Records from a data source
※

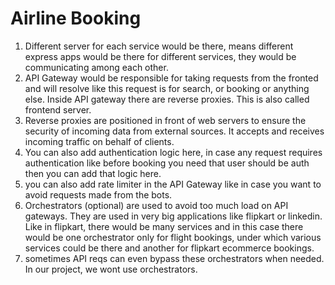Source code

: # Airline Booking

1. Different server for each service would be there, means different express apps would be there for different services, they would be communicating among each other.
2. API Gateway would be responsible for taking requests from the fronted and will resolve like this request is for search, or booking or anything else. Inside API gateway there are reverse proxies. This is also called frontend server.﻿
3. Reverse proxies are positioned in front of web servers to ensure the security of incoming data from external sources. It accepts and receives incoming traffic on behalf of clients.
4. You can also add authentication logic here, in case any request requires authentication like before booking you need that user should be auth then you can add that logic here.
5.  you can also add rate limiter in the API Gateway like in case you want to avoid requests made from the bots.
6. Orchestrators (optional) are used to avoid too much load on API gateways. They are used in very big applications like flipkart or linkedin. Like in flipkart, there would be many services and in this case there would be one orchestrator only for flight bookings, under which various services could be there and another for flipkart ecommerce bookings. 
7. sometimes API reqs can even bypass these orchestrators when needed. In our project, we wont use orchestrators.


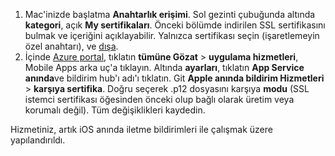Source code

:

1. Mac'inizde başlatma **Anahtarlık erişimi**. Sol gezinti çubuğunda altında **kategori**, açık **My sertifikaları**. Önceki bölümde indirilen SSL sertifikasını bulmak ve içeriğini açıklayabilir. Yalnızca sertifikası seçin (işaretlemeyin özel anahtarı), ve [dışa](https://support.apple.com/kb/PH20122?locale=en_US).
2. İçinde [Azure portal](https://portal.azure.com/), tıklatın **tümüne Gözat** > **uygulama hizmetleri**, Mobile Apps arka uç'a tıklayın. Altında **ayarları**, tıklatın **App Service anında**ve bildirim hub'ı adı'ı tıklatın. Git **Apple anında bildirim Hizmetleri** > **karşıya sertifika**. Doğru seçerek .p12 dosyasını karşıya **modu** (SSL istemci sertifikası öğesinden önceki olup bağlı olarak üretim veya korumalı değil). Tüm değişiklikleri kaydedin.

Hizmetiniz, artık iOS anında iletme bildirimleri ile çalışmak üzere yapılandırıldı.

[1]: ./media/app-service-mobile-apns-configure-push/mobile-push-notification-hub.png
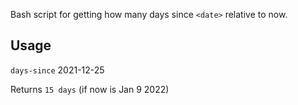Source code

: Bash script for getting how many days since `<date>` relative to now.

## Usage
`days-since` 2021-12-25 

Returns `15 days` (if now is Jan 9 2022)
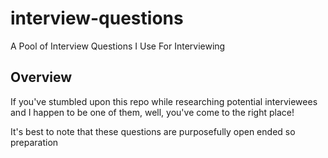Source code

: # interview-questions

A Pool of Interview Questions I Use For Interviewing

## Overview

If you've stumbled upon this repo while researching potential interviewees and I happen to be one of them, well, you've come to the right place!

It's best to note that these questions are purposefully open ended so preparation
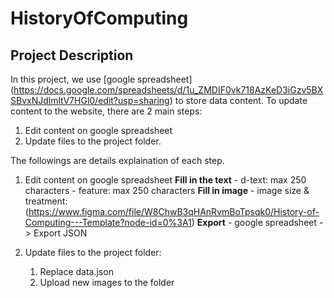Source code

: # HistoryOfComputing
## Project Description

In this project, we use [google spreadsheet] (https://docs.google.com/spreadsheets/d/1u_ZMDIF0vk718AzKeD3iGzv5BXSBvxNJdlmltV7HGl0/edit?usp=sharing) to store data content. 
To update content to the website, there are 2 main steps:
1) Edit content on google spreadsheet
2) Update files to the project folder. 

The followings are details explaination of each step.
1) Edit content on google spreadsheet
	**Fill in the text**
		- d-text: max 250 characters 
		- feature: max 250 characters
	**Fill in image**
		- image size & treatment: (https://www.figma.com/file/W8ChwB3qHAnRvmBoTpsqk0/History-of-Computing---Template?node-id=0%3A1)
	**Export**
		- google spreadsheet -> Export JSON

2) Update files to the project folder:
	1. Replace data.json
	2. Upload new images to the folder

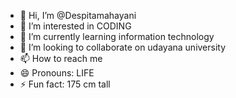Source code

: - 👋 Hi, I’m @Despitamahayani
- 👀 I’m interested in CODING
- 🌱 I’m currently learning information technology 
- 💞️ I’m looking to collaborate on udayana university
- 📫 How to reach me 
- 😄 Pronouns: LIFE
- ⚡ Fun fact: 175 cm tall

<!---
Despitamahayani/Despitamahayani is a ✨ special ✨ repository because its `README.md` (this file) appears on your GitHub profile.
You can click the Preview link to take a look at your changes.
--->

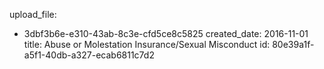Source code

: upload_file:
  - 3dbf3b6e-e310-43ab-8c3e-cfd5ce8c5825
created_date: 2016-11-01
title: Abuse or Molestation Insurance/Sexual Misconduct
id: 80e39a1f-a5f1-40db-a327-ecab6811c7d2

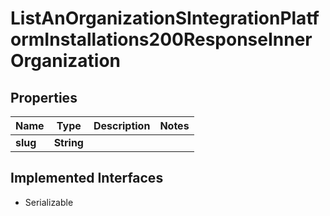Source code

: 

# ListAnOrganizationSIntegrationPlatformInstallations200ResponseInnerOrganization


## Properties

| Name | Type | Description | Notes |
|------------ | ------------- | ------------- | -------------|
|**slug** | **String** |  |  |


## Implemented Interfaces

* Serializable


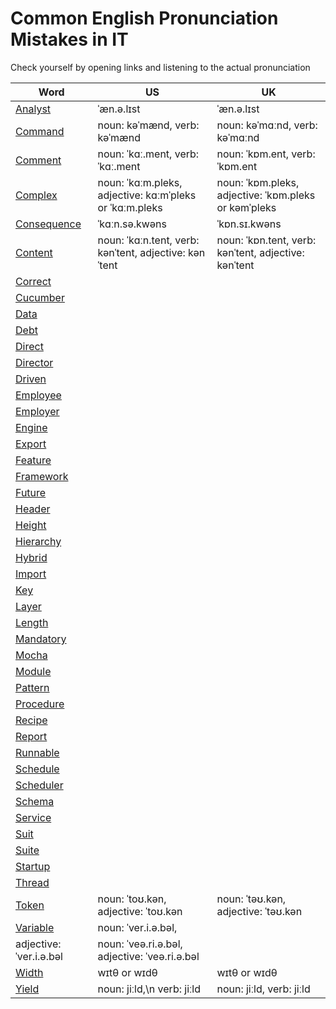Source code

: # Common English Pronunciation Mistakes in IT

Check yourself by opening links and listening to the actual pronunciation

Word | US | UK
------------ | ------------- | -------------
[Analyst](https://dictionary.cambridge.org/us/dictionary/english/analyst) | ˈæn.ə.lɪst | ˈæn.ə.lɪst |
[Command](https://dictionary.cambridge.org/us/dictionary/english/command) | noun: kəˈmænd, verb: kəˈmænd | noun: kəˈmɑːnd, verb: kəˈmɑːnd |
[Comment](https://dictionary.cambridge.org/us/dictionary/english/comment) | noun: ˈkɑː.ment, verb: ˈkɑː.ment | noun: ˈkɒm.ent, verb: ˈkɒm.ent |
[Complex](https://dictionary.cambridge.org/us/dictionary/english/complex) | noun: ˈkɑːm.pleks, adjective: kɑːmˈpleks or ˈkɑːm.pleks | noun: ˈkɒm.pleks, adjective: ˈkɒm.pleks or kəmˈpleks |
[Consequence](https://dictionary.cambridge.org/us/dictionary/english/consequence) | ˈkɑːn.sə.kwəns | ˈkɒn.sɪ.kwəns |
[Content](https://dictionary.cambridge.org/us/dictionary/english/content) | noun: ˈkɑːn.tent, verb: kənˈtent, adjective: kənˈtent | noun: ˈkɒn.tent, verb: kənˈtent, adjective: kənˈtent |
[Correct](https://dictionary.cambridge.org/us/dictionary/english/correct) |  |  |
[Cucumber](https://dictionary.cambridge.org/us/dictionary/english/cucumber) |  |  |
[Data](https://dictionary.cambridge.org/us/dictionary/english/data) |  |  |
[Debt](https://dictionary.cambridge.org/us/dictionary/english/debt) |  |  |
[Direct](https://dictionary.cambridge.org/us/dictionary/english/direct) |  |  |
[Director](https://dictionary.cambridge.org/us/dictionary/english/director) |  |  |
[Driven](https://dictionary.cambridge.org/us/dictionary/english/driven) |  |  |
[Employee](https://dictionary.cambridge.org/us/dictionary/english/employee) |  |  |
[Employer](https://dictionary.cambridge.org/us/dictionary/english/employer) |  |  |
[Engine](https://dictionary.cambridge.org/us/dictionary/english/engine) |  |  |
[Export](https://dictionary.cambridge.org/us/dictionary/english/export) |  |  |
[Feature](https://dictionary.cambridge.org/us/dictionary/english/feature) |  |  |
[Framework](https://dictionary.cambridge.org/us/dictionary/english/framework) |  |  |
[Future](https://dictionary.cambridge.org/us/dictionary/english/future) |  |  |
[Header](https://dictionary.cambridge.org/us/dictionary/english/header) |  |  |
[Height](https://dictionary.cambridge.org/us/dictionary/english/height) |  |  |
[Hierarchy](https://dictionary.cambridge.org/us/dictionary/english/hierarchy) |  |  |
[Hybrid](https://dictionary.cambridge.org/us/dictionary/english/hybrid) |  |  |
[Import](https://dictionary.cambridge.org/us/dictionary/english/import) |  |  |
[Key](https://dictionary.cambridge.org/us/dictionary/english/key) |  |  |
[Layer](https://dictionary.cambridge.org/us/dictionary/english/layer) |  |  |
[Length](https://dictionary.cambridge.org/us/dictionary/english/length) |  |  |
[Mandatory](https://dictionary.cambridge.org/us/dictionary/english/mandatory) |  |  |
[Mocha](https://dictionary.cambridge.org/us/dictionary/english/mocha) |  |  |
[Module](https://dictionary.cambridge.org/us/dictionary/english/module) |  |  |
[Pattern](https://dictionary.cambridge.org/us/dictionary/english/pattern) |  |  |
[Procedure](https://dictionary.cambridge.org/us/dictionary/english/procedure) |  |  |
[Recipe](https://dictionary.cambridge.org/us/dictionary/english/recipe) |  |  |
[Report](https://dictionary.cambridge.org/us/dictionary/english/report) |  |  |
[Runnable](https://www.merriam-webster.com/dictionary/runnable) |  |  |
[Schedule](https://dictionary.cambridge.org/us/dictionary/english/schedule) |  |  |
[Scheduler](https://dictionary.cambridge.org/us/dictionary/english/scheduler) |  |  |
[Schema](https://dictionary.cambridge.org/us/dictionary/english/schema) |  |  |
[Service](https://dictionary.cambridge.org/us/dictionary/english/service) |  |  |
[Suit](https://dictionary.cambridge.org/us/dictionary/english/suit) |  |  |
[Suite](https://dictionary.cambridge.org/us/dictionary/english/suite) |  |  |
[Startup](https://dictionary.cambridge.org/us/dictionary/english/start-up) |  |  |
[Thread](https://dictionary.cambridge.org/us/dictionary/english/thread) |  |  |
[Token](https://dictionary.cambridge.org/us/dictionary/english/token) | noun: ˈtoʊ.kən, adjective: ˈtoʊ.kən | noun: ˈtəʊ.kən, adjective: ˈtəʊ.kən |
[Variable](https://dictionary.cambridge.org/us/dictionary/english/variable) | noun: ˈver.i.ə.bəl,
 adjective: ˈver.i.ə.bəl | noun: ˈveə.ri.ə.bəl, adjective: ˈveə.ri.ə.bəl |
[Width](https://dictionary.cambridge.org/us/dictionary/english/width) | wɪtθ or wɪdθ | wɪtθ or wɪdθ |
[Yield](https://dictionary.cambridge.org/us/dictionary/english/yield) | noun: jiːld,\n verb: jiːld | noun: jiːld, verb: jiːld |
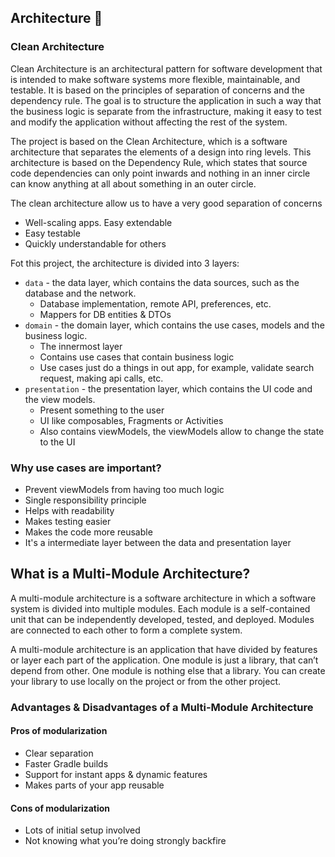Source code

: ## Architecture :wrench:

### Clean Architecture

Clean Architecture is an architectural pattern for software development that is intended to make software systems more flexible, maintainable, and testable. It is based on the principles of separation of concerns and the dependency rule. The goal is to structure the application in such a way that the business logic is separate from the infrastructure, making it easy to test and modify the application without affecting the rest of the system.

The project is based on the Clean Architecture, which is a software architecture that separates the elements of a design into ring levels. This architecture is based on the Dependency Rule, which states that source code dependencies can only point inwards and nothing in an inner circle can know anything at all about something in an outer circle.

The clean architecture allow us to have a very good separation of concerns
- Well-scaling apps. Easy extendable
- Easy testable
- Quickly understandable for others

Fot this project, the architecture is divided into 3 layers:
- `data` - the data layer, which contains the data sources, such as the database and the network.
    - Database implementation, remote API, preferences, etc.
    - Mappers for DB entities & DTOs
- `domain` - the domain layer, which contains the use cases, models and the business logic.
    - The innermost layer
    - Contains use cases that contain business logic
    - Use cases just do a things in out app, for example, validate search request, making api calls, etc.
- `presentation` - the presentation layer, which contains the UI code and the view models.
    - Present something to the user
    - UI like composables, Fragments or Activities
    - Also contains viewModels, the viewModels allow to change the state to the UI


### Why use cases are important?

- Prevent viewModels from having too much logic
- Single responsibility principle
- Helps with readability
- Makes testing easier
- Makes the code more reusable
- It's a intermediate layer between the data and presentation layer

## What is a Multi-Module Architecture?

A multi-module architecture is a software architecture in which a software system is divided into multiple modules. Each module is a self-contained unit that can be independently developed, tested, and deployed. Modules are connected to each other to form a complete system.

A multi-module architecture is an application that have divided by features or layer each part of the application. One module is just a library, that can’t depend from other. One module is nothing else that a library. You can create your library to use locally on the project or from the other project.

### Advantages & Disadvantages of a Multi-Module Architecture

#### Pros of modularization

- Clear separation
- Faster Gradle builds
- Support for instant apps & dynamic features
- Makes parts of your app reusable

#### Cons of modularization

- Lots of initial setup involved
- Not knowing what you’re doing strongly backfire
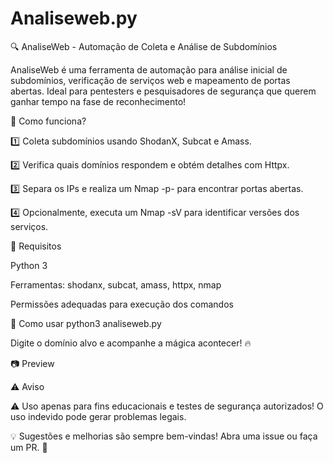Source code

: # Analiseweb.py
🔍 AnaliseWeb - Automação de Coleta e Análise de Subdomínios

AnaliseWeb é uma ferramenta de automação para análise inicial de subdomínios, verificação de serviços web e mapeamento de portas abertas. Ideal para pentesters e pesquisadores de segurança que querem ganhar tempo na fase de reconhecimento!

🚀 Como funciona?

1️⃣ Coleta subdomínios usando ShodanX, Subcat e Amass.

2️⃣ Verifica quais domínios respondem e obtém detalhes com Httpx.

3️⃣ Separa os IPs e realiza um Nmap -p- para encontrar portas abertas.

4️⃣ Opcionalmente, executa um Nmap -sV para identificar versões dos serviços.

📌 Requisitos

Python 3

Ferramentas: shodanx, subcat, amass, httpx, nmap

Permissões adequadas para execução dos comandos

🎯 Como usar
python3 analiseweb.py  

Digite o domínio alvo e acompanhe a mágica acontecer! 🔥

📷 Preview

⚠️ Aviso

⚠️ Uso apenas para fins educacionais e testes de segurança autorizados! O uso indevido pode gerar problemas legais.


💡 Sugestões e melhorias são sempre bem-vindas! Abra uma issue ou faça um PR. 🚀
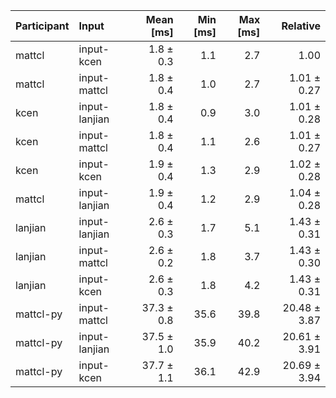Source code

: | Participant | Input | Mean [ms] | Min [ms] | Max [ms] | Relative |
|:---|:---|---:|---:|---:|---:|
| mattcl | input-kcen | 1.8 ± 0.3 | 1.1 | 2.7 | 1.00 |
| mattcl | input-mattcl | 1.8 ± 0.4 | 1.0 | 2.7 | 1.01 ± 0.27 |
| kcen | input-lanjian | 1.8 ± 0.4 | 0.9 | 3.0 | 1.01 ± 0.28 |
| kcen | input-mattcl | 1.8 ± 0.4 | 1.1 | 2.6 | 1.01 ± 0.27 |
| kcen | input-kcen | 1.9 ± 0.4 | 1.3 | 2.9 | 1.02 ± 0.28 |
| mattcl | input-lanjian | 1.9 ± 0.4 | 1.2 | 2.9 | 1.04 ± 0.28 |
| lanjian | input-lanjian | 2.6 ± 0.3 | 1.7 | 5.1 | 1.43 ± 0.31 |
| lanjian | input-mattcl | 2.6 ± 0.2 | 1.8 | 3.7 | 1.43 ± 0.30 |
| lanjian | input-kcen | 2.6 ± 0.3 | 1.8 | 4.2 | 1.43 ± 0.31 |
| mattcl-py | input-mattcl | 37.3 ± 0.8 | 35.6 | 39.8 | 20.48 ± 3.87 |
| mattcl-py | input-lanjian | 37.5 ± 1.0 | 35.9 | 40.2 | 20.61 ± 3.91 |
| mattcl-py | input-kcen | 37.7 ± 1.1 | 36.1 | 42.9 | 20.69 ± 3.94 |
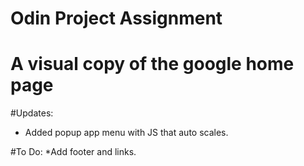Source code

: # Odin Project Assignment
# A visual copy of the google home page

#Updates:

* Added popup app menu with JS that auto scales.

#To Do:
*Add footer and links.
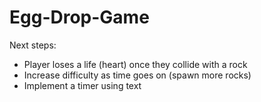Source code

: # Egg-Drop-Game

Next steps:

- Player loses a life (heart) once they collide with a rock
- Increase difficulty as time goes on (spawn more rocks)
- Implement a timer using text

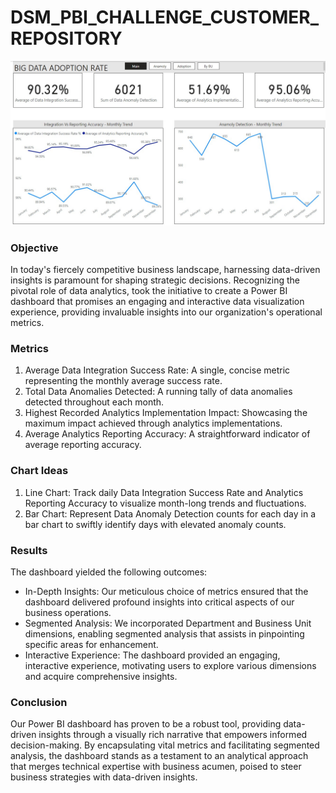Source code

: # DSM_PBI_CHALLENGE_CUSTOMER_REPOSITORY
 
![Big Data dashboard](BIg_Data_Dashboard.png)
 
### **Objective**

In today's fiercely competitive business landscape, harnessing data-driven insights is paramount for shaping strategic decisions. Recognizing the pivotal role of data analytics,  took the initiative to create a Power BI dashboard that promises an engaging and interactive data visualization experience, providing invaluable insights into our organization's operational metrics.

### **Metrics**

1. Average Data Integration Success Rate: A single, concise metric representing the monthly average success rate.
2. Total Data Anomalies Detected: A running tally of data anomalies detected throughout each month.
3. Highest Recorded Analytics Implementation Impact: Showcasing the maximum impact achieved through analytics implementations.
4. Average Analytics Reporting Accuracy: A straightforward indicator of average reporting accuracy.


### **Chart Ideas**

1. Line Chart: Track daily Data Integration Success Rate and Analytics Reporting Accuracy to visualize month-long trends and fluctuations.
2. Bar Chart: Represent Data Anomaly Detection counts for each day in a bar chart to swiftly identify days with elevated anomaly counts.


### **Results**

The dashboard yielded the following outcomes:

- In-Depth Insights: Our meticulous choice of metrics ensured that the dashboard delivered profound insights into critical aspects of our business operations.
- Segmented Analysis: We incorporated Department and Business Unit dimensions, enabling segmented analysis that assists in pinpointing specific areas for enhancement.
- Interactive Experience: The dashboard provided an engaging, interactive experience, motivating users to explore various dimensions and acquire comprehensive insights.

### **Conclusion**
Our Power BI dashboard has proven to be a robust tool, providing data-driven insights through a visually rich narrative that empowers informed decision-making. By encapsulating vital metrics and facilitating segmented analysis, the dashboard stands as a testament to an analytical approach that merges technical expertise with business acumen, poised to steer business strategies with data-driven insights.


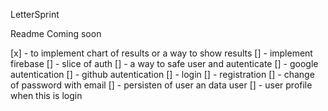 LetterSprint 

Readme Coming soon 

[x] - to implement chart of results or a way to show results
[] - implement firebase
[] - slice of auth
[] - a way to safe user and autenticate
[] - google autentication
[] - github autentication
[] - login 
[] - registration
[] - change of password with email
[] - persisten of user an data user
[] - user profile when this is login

※

Identify every line in the items above that contains the word "reusable", and copy each of those lines in full.

- Makes the code more reusable
- Makes parts of your app reusable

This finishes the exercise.